What to work on:
The pictures do not belong in the copy. Restate all of the records word for word.
● ● ● ● ●
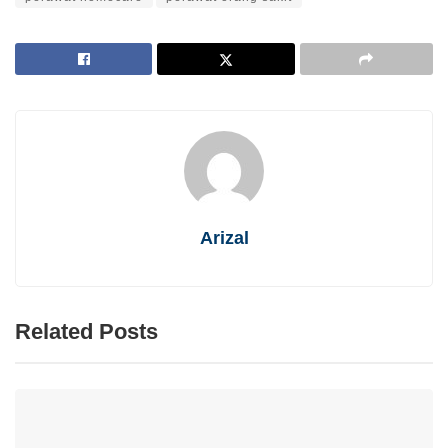
Arizal
Related Posts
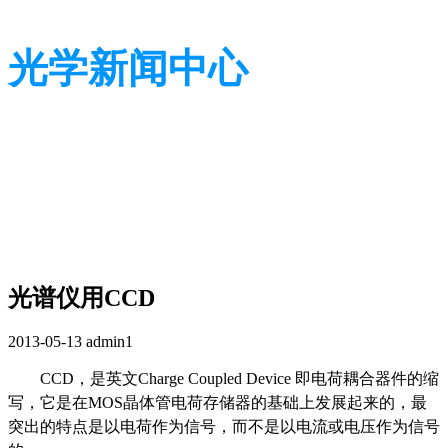
光学新闻中心
带您了解光学全貌
带您了解光学全貌
光谱仪用CCD
2013-05-13
admin1
CCD，是英文Charge Coupled Device 即电荷耦合器件的缩
写，它是在MOS晶体管电荷存储器的基础上发展起来的，最
突出的特点是以电荷作为信号，而不是以电流或电压作为信号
● ● ● ● ●
Finished exercise:
Arizal
Related Posts
光学新闻中心
带您了解光学全貌
带您了解光学全貌
光谱仪用CCD
2013-05-13
admin1
CCD，是英文Charge Coupled Device 即电荷耦合器件的缩
写，它是在MOS晶体管电荷存储器的基础上发展起来的，最
突出的特点是以电荷作为信号，而不是以电流或电压作为信号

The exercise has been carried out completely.